After all that, this discussion was to determine which solutions fit in the PostgreSQL box. The answer to that question is all of them, to a point. And some of them still fit after that point. By the time you get there, which ones are appropriate will become apparent.
Looking for 24/7 Expert Support for PostgreSQL? Get in Touch!
Design Doesn’t Include Optimization
Please don’t succumb to the error of premature optimization at the database level. This is a concept borrowed from software development, where a developer tunes a function or service for theoretic scalability, but then in practice the actual data patterns don’t work out the way the developer imagined. This leads to wasted time and effort put forth in the initial coding effort, that is later thrown in the trash when the real usage pattern appears or the requirements change.
The database development version of this is to agonize over scalability without a usage pattern. Just design what the diagram calls for, and leave it at that. When the data comes in, there are methods to scale in flight that are very effective for a very long time. When you see a pattern emerge, design towards it.
This also includes index design. Useless indexes in PostgreSQL are costly. Don’t just throw indexes at every likely column and hope for the best. It won’t be the best and can be worse than nothing at all.

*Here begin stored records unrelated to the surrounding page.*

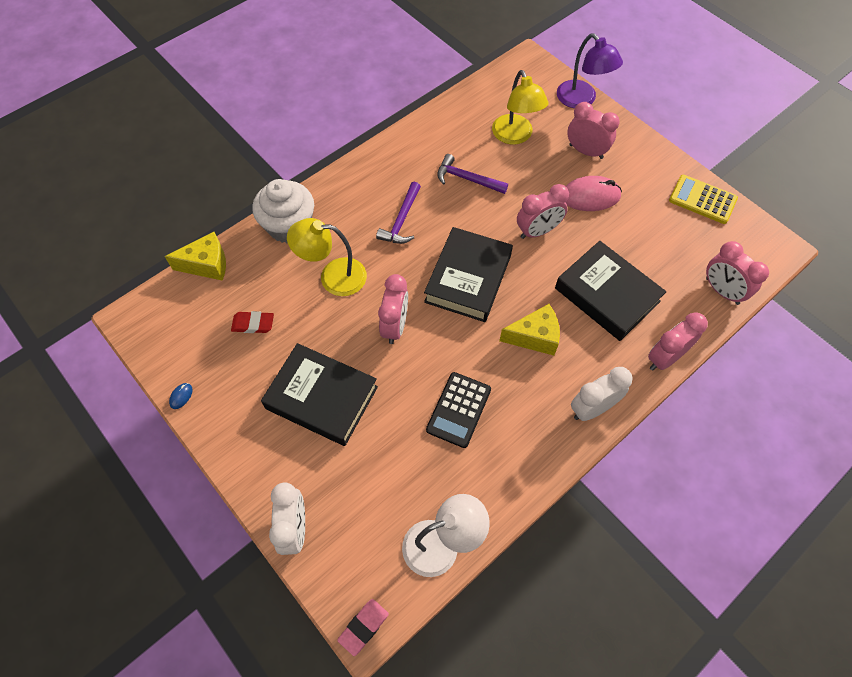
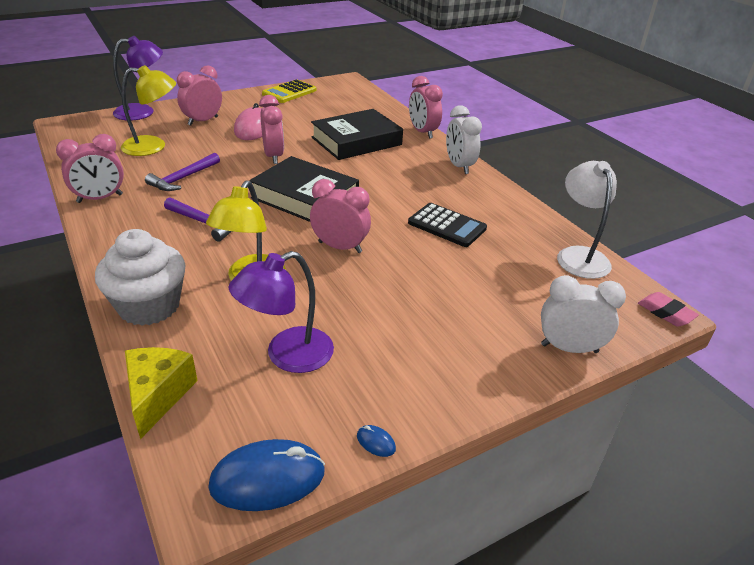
camera: 80 degrees left, 25 degrees down
red eraser [231,311,274,333] -> purple lamp [228,251,334,373]
black book [261,343,378,446] -> none
yellow cheese [499,304,560,356] -> none
pink clock [706,241,769,305] -> pink clock moved to [56,134,124,203]
none -> blue mouse [208,439,325,511]

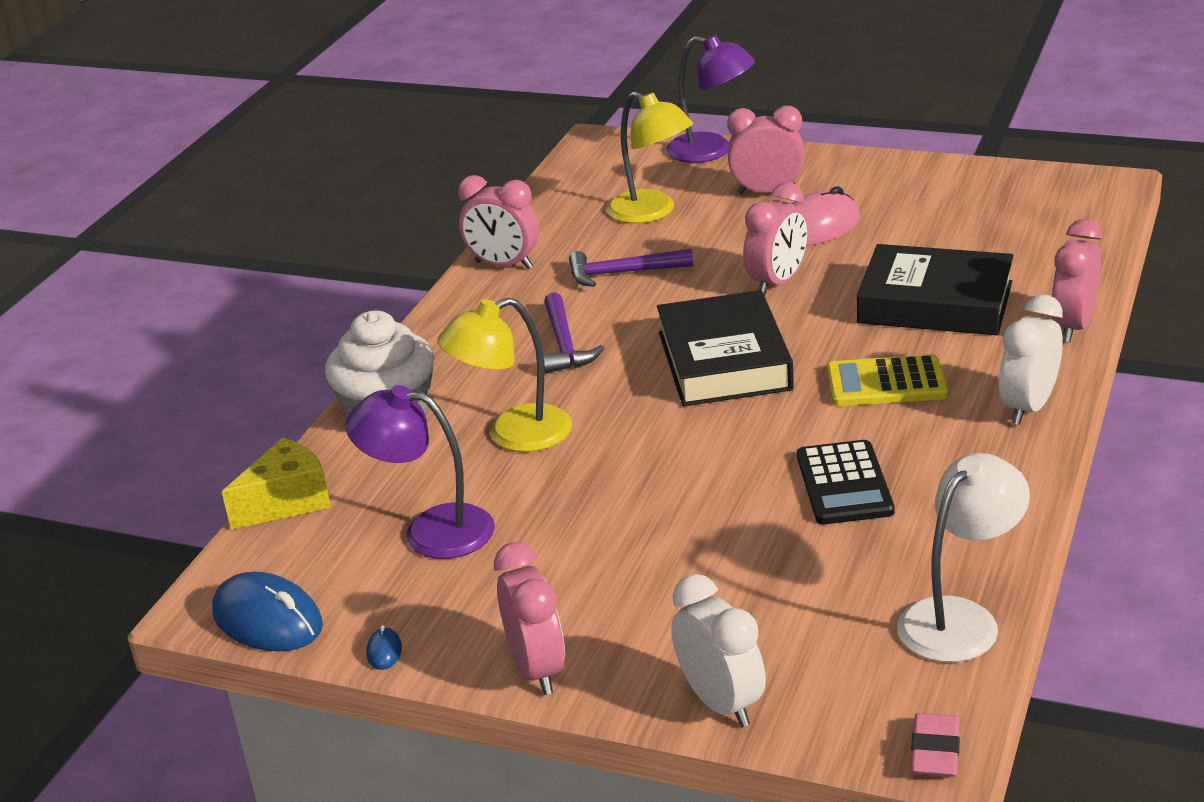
camera: 55 degrees right, 5 degrees down
yellow calculator [262,79,317,103] -> yellow calculator moved to [827,355,948,406]
pink clock [310,179,371,253] -> pink clock moved to [494,542,565,695]

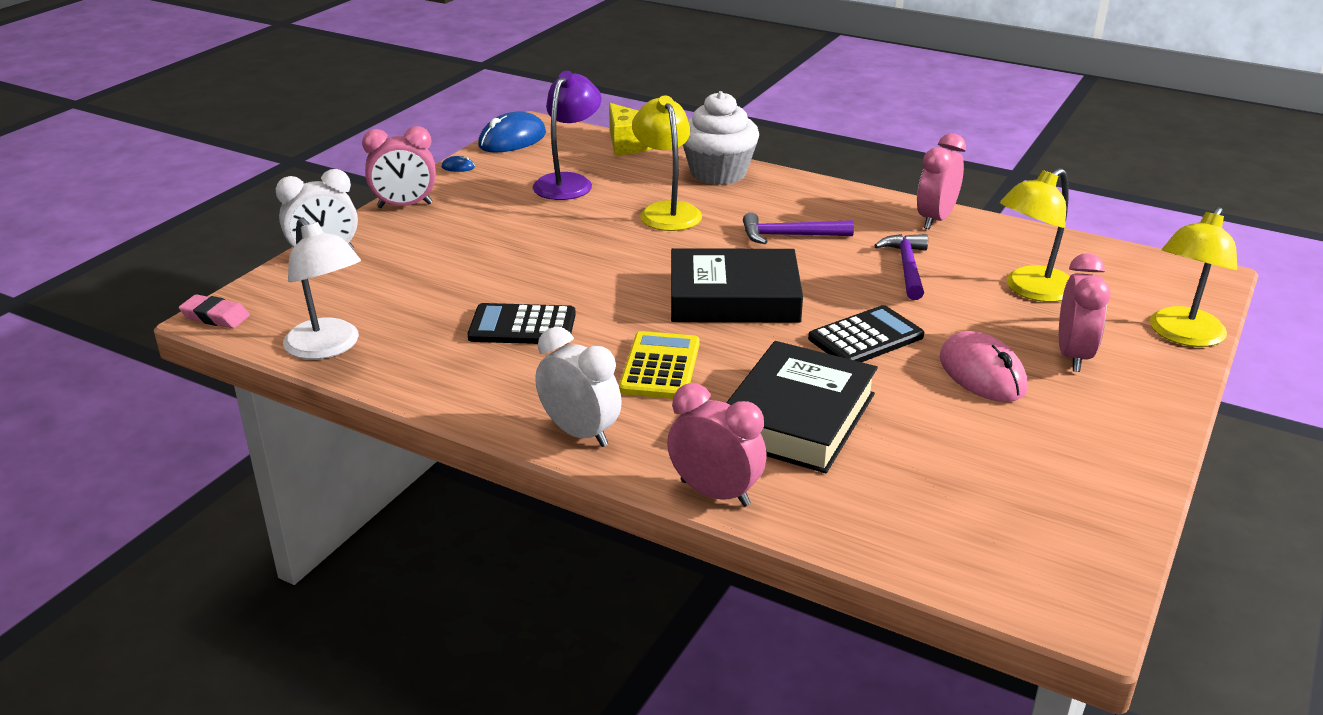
camera: 95 degrees right, 0 degrees up
purple lamp [666,35,755,163] -> yellow lamp [1150,207,1237,347]
pink clock [743,182,808,296] -> black calculator [808,305,924,362]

Optimization Doesn’t Include Design
PostgreSQL is best tuned using actual data in the field, at size. By that I mean that the PostgreSQL query engine considers indexes, partitions, and other elements with sizes. A small table that fits in memory may not need any indexes at all, and a large one may not profit from them. It is all firmly engraved in Jell-O, and depends largely on the traffic pattern.
This is an advanced skill that requires some observation time in the field to adjust. The good news is that these adjustments can be made to a running system with minimal impact to service delivery. They are designed that way because the engineering model of PostgreSQL architecture requires it to be so.
PostgreSQL Use Cases Are Growing
Use cases for PostgreSQL are growing exponentially over time. That is, the number of applications that PostgreSQL can target is becoming greater as time goes by, and (more importantly) the number of applications that it can’t target is going down.
Two decades ago, it would have been reasonable to say that PostgreSQL was appropriate for OLTP solutions with a few megabytes of data. Now that target market includes OLTP, ETL/ELT, OLAP, ODS solutions, and much more. Now, it is easier to say what kind of applications PostgreSQL does **not** target, such as seismic data processing or the NYSE. But these corner cases are becoming fewer and fewer, almost to a vanishing point.
As PostgreSQL use cases grow, so do the professional opportunities for those who take the time to learn it. If you’re in development or database administration and haven’t yet learned PostgreSQL, this is an exciting time to dig in and see what it can do for your projects (and your career).